Vanzini ha presentato a Forte Marghera il libro “L’ultimo sonderkommando italiano”

«Portavo una divisa. Quella italiana da artigliere. Un giorno l’hanno buttata per terra, messo addosso un pigiama a righe, un berretto e due zoccoli di legno. Ero arrivato a Dachau». Inizia così il lungo racconto di Enrico Vanzini, "L'ultimo sonderkommando italiano" come recita il titolo del suo libro curato da Roberto Brumat, giornalista e regista del documentario che narra le sue vicende presentato nei giorni scorsi a Forte Marghera. Classe ‘22, prigioniero dopo l’8 settembre e deportato. “Sonderkommando”, i detenuti che seguivano i forni crematori. Enrico Vanzini nasce Fagnano Olone (VA), quinta elementare e falegname. Il padre antifascista, ma a 18 anni arriva la chiamata. Un’appendicite gli impedisce di partire per la campagna di Russia. Guarisce e, artigliere motorizzato, va ad Atene. La vita in Grecia è tranquilla; i partigiani sono nell’entroterra, nella capitale solo ordinaria amministrazione. Enrico non spara un colpo. Poi l’8 settembre. Da alleato a nemico. La delazione di una milanese fa arrivare i tedeschi; resa o morte. Dei suoi amici Enrico non saprà più nulla. 60 anni per raccontare una storia che forse voleva dimenticare.
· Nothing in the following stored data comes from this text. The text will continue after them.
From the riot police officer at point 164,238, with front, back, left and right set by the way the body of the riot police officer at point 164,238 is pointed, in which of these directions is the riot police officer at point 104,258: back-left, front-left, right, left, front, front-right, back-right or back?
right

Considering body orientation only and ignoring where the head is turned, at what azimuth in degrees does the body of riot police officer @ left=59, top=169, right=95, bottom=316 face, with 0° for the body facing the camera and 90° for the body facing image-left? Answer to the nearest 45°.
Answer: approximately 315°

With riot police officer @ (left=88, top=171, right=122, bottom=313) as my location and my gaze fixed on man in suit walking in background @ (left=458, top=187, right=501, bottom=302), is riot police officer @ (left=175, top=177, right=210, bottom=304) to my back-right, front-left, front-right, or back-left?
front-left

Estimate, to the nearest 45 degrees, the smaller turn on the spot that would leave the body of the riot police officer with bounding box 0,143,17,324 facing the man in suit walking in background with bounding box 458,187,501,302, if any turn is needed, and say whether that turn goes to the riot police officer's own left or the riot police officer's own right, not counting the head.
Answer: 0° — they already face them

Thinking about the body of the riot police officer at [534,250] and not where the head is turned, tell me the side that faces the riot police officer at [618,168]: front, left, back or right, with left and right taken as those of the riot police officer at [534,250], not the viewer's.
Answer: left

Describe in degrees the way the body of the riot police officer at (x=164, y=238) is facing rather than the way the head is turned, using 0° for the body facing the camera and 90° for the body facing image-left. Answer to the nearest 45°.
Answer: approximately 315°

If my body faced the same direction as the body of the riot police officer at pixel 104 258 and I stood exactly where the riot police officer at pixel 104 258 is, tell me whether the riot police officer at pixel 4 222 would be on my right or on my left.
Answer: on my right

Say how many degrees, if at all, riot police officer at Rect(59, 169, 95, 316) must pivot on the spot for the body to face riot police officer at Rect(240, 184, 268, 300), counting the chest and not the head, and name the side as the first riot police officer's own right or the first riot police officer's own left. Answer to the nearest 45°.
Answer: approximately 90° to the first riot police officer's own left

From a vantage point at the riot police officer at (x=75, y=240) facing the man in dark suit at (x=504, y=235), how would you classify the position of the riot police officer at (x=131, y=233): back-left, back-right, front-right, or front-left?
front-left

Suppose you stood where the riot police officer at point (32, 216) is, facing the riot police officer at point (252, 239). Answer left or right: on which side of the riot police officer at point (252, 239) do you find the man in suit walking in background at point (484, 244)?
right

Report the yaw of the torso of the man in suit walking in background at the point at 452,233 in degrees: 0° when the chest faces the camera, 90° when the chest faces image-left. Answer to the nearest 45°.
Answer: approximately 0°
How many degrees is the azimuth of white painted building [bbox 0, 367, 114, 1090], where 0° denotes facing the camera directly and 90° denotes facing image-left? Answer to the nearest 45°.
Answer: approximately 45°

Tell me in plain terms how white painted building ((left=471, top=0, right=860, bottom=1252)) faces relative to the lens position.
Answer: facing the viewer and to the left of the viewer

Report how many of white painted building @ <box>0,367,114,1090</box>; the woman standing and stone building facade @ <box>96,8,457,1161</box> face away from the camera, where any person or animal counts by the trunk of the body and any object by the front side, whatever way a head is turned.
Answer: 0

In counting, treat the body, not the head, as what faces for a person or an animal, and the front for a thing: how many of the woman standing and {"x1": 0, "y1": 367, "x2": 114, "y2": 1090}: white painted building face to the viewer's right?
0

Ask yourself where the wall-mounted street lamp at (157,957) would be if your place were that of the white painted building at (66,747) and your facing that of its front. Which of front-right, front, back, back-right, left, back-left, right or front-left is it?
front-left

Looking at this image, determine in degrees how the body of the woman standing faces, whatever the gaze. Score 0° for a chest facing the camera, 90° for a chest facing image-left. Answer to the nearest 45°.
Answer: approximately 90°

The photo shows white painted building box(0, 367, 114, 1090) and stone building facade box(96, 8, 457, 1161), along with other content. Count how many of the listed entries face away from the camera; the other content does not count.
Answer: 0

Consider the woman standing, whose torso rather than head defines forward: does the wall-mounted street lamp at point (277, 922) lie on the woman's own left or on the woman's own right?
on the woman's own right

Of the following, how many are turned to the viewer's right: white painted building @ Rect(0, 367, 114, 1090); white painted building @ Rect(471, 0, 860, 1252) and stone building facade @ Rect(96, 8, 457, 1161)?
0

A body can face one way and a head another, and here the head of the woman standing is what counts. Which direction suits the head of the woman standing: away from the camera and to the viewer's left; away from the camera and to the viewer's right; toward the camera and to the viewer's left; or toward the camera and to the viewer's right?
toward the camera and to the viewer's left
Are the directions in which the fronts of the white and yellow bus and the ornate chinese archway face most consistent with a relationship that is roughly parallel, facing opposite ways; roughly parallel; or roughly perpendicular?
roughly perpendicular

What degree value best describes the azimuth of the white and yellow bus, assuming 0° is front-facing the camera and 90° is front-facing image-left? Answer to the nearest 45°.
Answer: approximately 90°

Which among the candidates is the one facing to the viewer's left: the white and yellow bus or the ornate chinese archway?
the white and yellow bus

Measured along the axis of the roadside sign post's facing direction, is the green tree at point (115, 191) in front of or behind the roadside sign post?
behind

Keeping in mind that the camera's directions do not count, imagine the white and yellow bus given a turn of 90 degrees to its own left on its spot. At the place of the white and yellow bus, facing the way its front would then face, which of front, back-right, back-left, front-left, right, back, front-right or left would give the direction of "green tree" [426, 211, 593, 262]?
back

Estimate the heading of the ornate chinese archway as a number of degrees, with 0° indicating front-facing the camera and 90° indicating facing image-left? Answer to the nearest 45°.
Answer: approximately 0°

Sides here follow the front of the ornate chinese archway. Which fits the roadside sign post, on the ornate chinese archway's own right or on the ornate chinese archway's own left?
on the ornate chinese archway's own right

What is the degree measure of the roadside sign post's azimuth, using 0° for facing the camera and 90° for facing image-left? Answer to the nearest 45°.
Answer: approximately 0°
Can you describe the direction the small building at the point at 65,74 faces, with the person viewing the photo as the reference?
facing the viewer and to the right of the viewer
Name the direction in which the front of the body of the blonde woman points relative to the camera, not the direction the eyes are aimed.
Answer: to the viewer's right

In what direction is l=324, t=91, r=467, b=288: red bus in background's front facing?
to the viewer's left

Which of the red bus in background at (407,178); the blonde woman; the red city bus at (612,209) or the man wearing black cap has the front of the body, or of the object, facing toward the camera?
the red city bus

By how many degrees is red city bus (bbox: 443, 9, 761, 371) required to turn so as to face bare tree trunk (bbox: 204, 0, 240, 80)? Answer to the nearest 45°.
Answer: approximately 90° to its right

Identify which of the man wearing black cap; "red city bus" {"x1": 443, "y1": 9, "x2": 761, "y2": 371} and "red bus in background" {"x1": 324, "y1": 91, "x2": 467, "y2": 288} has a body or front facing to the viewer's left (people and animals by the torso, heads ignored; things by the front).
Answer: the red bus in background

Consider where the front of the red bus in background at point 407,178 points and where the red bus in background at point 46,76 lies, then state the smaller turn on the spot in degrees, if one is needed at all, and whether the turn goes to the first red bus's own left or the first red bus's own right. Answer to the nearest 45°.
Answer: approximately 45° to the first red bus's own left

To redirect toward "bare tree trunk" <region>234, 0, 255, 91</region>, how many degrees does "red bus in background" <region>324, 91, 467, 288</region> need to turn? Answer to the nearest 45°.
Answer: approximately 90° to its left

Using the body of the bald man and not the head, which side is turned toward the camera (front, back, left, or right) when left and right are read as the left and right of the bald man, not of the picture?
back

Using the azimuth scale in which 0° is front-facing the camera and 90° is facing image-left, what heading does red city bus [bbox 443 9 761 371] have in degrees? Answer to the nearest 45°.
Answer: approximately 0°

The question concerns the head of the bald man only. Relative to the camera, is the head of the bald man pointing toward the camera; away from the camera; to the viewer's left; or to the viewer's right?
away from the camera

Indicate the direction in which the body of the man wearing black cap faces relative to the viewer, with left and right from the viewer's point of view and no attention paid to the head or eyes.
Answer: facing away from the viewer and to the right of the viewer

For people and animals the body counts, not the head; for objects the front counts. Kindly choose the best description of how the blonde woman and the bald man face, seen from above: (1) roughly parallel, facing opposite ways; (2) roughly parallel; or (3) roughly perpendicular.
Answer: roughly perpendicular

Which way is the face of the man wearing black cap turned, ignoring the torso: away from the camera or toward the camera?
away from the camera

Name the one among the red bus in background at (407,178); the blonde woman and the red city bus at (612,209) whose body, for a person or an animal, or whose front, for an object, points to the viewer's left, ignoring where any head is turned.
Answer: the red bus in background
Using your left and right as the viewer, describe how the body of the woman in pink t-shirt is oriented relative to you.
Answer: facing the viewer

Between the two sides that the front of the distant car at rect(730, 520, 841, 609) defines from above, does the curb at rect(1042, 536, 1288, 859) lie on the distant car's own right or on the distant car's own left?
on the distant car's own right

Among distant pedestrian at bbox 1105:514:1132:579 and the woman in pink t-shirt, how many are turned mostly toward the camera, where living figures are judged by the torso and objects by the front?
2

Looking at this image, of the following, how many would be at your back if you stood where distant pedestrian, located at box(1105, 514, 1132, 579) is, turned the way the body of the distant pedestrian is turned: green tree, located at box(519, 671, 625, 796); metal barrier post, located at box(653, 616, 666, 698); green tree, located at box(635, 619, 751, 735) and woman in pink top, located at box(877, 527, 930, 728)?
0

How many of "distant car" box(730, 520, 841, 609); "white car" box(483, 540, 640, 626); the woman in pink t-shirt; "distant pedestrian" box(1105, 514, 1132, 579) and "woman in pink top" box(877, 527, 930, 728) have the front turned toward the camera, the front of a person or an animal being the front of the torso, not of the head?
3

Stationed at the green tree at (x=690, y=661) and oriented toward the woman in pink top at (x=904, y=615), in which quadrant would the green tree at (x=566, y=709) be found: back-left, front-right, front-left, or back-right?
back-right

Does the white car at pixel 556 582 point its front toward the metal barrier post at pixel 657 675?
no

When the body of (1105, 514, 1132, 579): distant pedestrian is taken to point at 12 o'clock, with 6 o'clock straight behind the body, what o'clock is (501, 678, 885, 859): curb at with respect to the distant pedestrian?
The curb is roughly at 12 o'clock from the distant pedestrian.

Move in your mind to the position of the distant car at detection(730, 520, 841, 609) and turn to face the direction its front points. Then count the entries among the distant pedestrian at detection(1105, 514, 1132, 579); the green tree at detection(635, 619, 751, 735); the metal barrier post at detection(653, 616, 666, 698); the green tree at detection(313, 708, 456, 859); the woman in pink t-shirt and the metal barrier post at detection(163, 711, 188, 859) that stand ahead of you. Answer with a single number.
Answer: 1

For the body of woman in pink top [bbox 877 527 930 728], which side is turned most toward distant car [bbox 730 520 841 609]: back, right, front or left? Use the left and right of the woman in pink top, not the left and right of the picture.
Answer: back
«In un giorno tutto è cambiato – racconta – non ero un soldato o un uomo, ma il numero 123343». Forza e fortuna nei 7 mesi all’inferno, aggrappato alla forza di volontà e alla speranza di un momento migliore. «Catturato sono finito su un treno merci; destinazione Monaco. La sete come maledizione ma avrei subito di peggio. Ero un soldato, pensavo di essere trattato come tale. Mi sbagliavo. Sapevamo da voci dei campi ma poi ho varcato il cancello di Dachau e ho capito. Reti elettrificate, torrette con mitragliatrici, cadaveri, botte. Ero alla fine del mio viaggio». A salvarlo la costituzione. Pesava 86 kg, quando uscì dal cancello 30. «A me è toccato il “sonderkommando”. Ero in coppia con un altro prigioniero. Un giorno lo intravidi benedire i cadaveri. Mi spiegò che ebrei, cattolici, comunisti, tutti meritavano una preghiera. Da quel giorno, di nascosto, iniziai anche io». Nel viaggio verso Dachau anche una fuga fallita. La fucilazione evitata grazie a un comandante che lo fa passare come esperto in costruzione armi. 130 persone in una capanna, fame, sete, malattie, combattendo per non lanciarsi contro la rete elettrica. Ora Enrico parla ai ragazzi. «Pensate allo studio e agli affetti, perché la guerra non fa vincitori. Tornassi indietro mi sparerei per non partire». Il 29 gennaio Napolitano gli ha consegnato la medaglia d'onore.